Uma missão internacional da Universidade Estadual de Campinas (Unicamp) realizada entre os dias 19 de maio e 3 de junho reforçou a presença da instituição brasileira em um dos principais centros globais de ciência e tecnologia. A agenda na China resultou na ampliação de parcerias acadêmicas, na assinatura de novos acordos e na criação de oportunidades voltadas à pesquisa, intercâmbio e cooperação científica.

Coordenada pela Diretoria Executiva de Relações Internacionais (DERI) e liderada pelo coordenador-geral da universidade, Fernando Antonio Santos Coelho, a delegação percorreu importantes polos de ensino e inovação nas cidades de Xi’an e Pequim, estabelecendo contatos com universidades e centros de pesquisa de referência no cenário internacional.

Unicamp firma acordo com universidade chinesa de destaque

Um dos principais avanços obtidos durante a viagem foi a formalização de um Memorando de Entendimento com a Northwestern Polytechnical University (NPU), instituição reconhecida mundialmente por sua atuação em áreas como engenharia, aeronáutica, inteligência artificial e inovação tecnológica.

O acordo estabelece as bases para futuras ações conjuntas envolvendo pesquisas científicas, programas de mobilidade acadêmica e iniciativas de cooperação institucional entre as duas universidades.

Além da assinatura do documento, representantes das instituições discutiram mecanismos para ampliar a participação de estudantes, pesquisadores e servidores técnico-administrativos em programas de intercâmbio, incluindo formas de apoio à permanência dos participantes durante as atividades no exterior.

Cooperação com universidades chinesas deve beneficiar estudantes e pesquisadores

Ao longo da missão, a comitiva da Unicamp visitou diversas instituições de ensino e centros de excelência científica, entre eles a Peking University (PKU), a Chinese Academy of Sciences (CAS), a Beijing Foreign Studies University (BFSU), a Beijing University of Chinese Medicine (BUCM), a China Agricultural University (CAU) e a North China Electric Power University (NCEPU).

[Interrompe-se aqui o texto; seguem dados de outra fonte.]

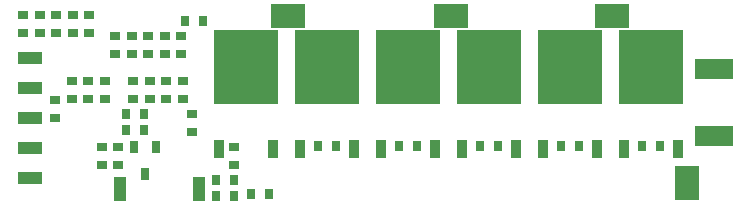
<source format=gtp>
%FSLAX25Y25*%
%MOIN*%
G70*
G01*
G75*
G04 Layer_Color=8421504*
%ADD10R,0.02800X0.03200*%
%ADD11R,0.03200X0.02800*%
%ADD12R,0.03201X0.02799*%
%ADD13R,0.07874X0.03937*%
%ADD14R,0.03937X0.07874*%
%ADD15R,0.02559X0.04134*%
%ADD16R,0.07874X0.11811*%
%ADD17R,0.11811X0.07874*%
%ADD18R,0.03740X0.06299*%
%ADD19R,0.21654X0.24803*%
%ADD20R,0.12500X0.07000*%
%ADD21C,0.00800*%
%ADD22C,0.01000*%
%ADD23C,0.03000*%
%ADD24C,0.01200*%
%ADD25R,0.06299X0.06299*%
%ADD26C,0.06299*%
%ADD27C,0.02362*%
%ADD28R,0.07480X0.09449*%
%ADD29R,0.08465X0.12795*%
%ADD30R,0.08465X0.03740*%
%ADD31R,0.08000X0.05000*%
%ADD32O,0.02362X0.07087*%
%ADD33R,0.03937X0.01969*%
%ADD34O,0.01181X0.07087*%
%ADD35O,0.07087X0.01181*%
%ADD36C,0.02000*%
%ADD37C,0.05000*%
%ADD38C,0.00984*%
%ADD39C,0.00500*%
%ADD40C,0.00799*%
%ADD41C,0.00787*%
%ADD42C,0.00600*%
%ADD43C,0.02362*%
D10*
X64399Y62500D02*
D03*
X58399D02*
D03*
X38500Y26000D02*
D03*
X44500D02*
D03*
Y31500D02*
D03*
X38500D02*
D03*
X108681Y20866D02*
D03*
X102681D02*
D03*
X162681D02*
D03*
X156681D02*
D03*
X129681D02*
D03*
X135681D02*
D03*
X216681D02*
D03*
X210681D02*
D03*
X183681D02*
D03*
X189681D02*
D03*
X68500Y9500D02*
D03*
X74500D02*
D03*
X86181Y4866D02*
D03*
X80181D02*
D03*
X74500Y4000D02*
D03*
X68500D02*
D03*
D11*
X30500Y20500D02*
D03*
Y14500D02*
D03*
X36000Y20500D02*
D03*
Y14500D02*
D03*
X74681Y20366D02*
D03*
Y14366D02*
D03*
X15000Y36000D02*
D03*
Y30000D02*
D03*
X20500Y36500D02*
D03*
Y42500D02*
D03*
X31500Y36500D02*
D03*
Y42500D02*
D03*
X26000D02*
D03*
Y36500D02*
D03*
X60500Y25579D02*
D03*
Y31579D02*
D03*
X57000Y57500D02*
D03*
Y51500D02*
D03*
X46000D02*
D03*
Y57500D02*
D03*
X35000D02*
D03*
Y51500D02*
D03*
X41000Y36500D02*
D03*
Y42500D02*
D03*
X46500D02*
D03*
Y36500D02*
D03*
X57500Y42500D02*
D03*
Y36500D02*
D03*
X51500Y57500D02*
D03*
Y51500D02*
D03*
X40500D02*
D03*
Y57500D02*
D03*
X52000Y42500D02*
D03*
Y36500D02*
D03*
D12*
X4300Y58500D02*
D03*
Y64500D02*
D03*
X9800D02*
D03*
Y58500D02*
D03*
X15300D02*
D03*
Y64500D02*
D03*
X20800D02*
D03*
Y58500D02*
D03*
X26300D02*
D03*
Y64500D02*
D03*
D13*
X6500Y20000D02*
D03*
Y30000D02*
D03*
Y40000D02*
D03*
Y50000D02*
D03*
Y10000D02*
D03*
D14*
X63000Y6500D02*
D03*
X36500D02*
D03*
D15*
X48740Y20528D02*
D03*
X41260D02*
D03*
X45000Y11472D02*
D03*
D16*
X225500Y8500D02*
D03*
D17*
X92500Y64000D02*
D03*
X147000D02*
D03*
X200500D02*
D03*
D18*
X114677Y19661D02*
D03*
X96685Y19661D02*
D03*
X87677Y19661D02*
D03*
X69685Y19661D02*
D03*
X168677Y19661D02*
D03*
X150685Y19661D02*
D03*
X141677Y19661D02*
D03*
X123685Y19661D02*
D03*
X222677Y19661D02*
D03*
X204685Y19661D02*
D03*
X195677Y19661D02*
D03*
X177685Y19661D02*
D03*
D19*
X105681Y47221D02*
D03*
X78681D02*
D03*
X159681D02*
D03*
X132681D02*
D03*
X213681D02*
D03*
X186681D02*
D03*
D20*
X234500Y46500D02*
D03*
Y24000D02*
D03*
M02*

</source>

Na Peking University, parceira da universidade brasileira desde 2018, foram discutidas medidas para fortalecer projetos de pesquisa conjuntos e ampliar os programas de mobilidade acadêmica. Entre as propostas em análise está a criação de um fundo específico para financiar iniciativas desenvolvidas em colaboração entre pesquisadores dos dois países.

Já as conversas realizadas com a Beijing Foreign Studies University abriram perspectivas para estudantes das áreas de economia, negócios internacionais, relações internacionais e ciência de dados. A agenda também incluiu encontros com brasileiros que estudam na instituição, fortalecendo a rede de apoio aos primeiros alunos da Unicamp que participarão de intercâmbio na universidade chinesa no segundo semestre de 2026.

Novos projetos envolvem inteligência artificial, energia e saúde

As reuniões realizadas ao longo da missão permitiram a abertura de novas frentes de colaboração em setores considerados estratégicos para o desenvolvimento científico e tecnológico.

Entre as áreas contempladas estão matemática, inteligência artificial, engenharia, energias renováveis, agricultura de precisão, sustentabilidade e saúde.

Uma das iniciativas discutidas prevê a realização da primeira Conferência América Latina-China em Matemática. Também foram debatidos projetos relacionados ao desenvolvimento de cidades inteligentes, à transição energética e à expansão das pesquisas em fontes renováveis.

Outra proposta em estudo envolve a criação de um Centro Brasileiro de Medicina Tradicional Chinesa, vinculado ao Centro Interdisciplinar de Estudos Brasil-China da Unicamp.

Visitas presenciais fortaleceram relações institucionais

Segundo a universidade, a etapa presencial foi decisiva para consolidar tratativas que já vinham sendo conduzidas por meio de reuniões virtuais. O contato direto com pesquisadores e dirigentes chineses permitiu conhecer laboratórios, centros de pesquisa e estruturas voltadas ao desenvolvimento científico.

Nos próximos meses, a Diretoria Executiva de Relações Internacionais deverá acompanhar a implementação das ações discutidas durante a missão. O trabalho inclui a elaboração de novos acordos, o desenvolvimento de editais de financiamento conjunto, a promoção de visitas recíprocas e a expansão dos projetos colaborativos entre pesquisadores brasileiros e chineses.

Internacionalização amplia protagonismo da Unicamp

Com a intensificação das parcerias com instituições chinesas, a Unicamp reforça sua inserção em redes internacionais de pesquisa e inovação, ampliando as oportunidades para estudantes, docentes e servidores.

A estratégia também busca contribuir para o desenvolvimento de soluções voltadas a desafios globais, como segurança alimentar, saúde pública, sustentabilidade, inclusão social, formação de pesquisadores e transição energética, consolidando a universidade como um dos principais centros de produção científica da América Latina.